═════ Extrait du document

Les approches traditionnelles se concentrent sur le comportement de l’individu, cherchant à corriger, former et parfois punir. Elles sont nécessaires, mais fondamentalement incomplètes. Elles créent une culture de conformité, où les employés respectent les règles par peur de la sanction, mais ne s’approprient pas la démarche. Cette culture est fragile et s’effondre dès que la surveillance se relâche. Le nombre de dossiers ouverts pour accidents du travail, qui a augmenté de 5,9% entre 2020 et 2024 au Québec, montre que malgré les efforts, les risques demeurent omniprésents.
Et si la véritable clé n’était pas de renforcer la surveillance, mais de bâtir une confiance systémique ? Si, au lieu de vous demander “Qui a fait l’erreur ?”, vous commenciez à demander “Pourquoi notre système a-t-il permis que cette erreur se produise ?”. C’est un changement de paradigme radical. Il s’agit de cesser de blâmer les individus pour se concentrer sur la conception de systèmes de travail (procédures, équipements, organisation) qui rendent les comportements sécuritaires plus faciles, plus logiques et plus valorisés que les raccourcis dangereux.
Cet article n’est pas une nouvelle liste de règles à afficher. C’est une feuille de route pour vous, leader, afin de transformer votre rôle de policier en celui d’architecte d’une culture de sécurité interdépendante. Nous allons déconstruire les mécanismes qui freinent votre performance SST et vous donner les outils concrets pour bâtir un environnement où chaque employé, du journalier au gestionnaire, a le pouvoir et la légitimité d’agir pour sa sécurité et celle des autres.
Pour vous guider dans cette transformation, nous aborderons les piliers essentiels qui permettent de passer d’une culture réactive à un système de sécurité véritablement proactif et intégré. Cet aperçu vous donnera une vision claire des étapes à franchir.
Sommaire : Bâtir une culture de sécurité interdépendante à Montréal
- Pourquoi lier les bonis au taux d’accidents encourage la non-déclaration ?
- Comment rendre les “Safety Talks” intéressants pour des travailleurs blasés ?
- Autoriser n’importe qui à arrêter la ligne : le test ultime de crédibilité de la direction
- Le risque de punir l’erreur humaine au lieu de corriger le système défaillant
- Quand utiliser la méthode des “5 Pourquoi” pour trouver la vraie racine du problème ?
- Dans quel ordre former les nouveaux journaliers pour garantir leur sécurité dès le jour 1 ?
- Comment organiser une marche Gemba productive avec la direction ?
- Comment identifier les risques ergonomiques avant qu’ils ne causent des troubles musculosquelettiques ?
Pourquoi lier les bonis au taux d’accidents encourage la non-déclaration ?

══════════
═════ Matériel fourni

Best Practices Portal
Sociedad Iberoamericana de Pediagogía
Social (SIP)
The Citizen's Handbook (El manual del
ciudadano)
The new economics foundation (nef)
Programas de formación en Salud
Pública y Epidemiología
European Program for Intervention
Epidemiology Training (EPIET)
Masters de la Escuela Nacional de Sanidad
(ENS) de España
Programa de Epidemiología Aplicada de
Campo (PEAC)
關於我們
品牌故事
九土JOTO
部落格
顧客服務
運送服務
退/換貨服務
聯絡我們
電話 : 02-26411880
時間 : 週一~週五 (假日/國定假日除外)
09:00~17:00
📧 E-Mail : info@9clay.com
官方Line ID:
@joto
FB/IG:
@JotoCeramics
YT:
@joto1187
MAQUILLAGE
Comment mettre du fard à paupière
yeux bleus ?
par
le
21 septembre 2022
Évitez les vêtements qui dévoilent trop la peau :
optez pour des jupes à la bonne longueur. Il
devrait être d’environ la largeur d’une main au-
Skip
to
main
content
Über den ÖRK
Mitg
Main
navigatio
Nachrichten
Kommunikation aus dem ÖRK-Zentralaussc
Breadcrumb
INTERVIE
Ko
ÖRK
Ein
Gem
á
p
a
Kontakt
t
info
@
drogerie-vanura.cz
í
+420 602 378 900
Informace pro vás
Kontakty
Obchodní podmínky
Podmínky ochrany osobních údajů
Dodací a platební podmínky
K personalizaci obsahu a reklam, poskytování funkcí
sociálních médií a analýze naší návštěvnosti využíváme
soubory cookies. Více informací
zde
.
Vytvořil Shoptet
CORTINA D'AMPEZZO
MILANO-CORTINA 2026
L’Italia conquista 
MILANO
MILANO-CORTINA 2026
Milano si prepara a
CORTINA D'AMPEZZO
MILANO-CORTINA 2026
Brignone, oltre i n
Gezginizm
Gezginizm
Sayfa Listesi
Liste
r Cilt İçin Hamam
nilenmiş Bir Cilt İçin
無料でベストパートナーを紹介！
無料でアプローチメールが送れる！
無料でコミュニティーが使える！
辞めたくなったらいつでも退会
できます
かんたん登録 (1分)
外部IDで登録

══════════

Pouvez-vous prolonger le texte sur la culture de sécurité au travail à partir de l'endroit où il s'arrête ? La liste ne joue aucun rôle dans cet exercice.

C’est une idée qui semble logique en surface : récompenser les équipes pour un faible nombre d’accidents devrait logiquement inciter à plus de prudence. Pourtant, en pratique, cette approche est l’un des plus puissants poisons pour une culture de sécurité saine. En liant une récompense financière à un indicateur réactif comme le taux d’accidents, vous ne mesurez pas la sécurité ; vous mesurez la capacité de vos équipes à cacher les problèmes. La pression des pairs et la peur de faire perdre un boni au groupe créent un incitatif pervers à ne pas déclarer les petits bobos, les quasi-accidents ou même les blessures mineures nécessitant des soins.
Ce silence organisationnel est dangereux. Chaque incident non déclaré est une occasion manquée d’apprendre et de corriger une faille dans votre système avant qu’elle ne conduise à un événement grave. Vous pilotez votre usine à l’aveugle, avec un tableau de bord qui affiche un “zéro accident” trompeur, alors que les risques s’accumulent sous la surface. Le véritable objectif n’est pas d’atteindre le “zéro accident”, mais le zéro silence. Il faut donc changer radicalement la nature de ce que vous mesurez et récompensez.
Passez des indicateurs réactifs aux indicateurs proactifs. Valorisez les actions qui préviennent les accidents, plutôt que l’absence d’accidents déclarés. Cela envoie un message clair : nous récompensons la transparence et l’engagement, pas la chance ou le silence. Voici quelques alternatives concrètes pour réorienter votre système de bonification :
- Récompenser le nombre de quasi-accidents déclarés et analysés, car ils sont une mine d’or d’informations préventives.
- Valoriser les suggestions d’amélioration SST soumises et mises en œuvre par les employés, transformant chaque travailleur en expert de la prévention.
- Bonifier la participation active aux formations SST, aux inspections préventives et aux autres activités de prévention.
En adoptant ces mesures, vous ne récompensez plus le résultat (ou son absence), mais bien le processus et l’engagement. Vous encouragez la vigilance et la communication, qui sont les véritables fondations d’une culture interdépendante.
Comment rendre les “Safety Talks” intéressants pour des travailleurs blasés ?
Le “quart d’heure sécurité” du lundi matin. Pour beaucoup de travailleurs, c’est devenu un rituel sans âme : un superviseur lit une procédure que tout le monde connaît, les yeux sont rivés sur l’horloge, et l’information est oubliée cinq minutes plus tard. Ces monologues descendants sont non seulement inefficaces, mais ils renforcent l’idée que la sécurité est une corvée, une case à cocher. Pour réengager des équipes blasées, il faut transformer ces causeries en véritables conversations participatives.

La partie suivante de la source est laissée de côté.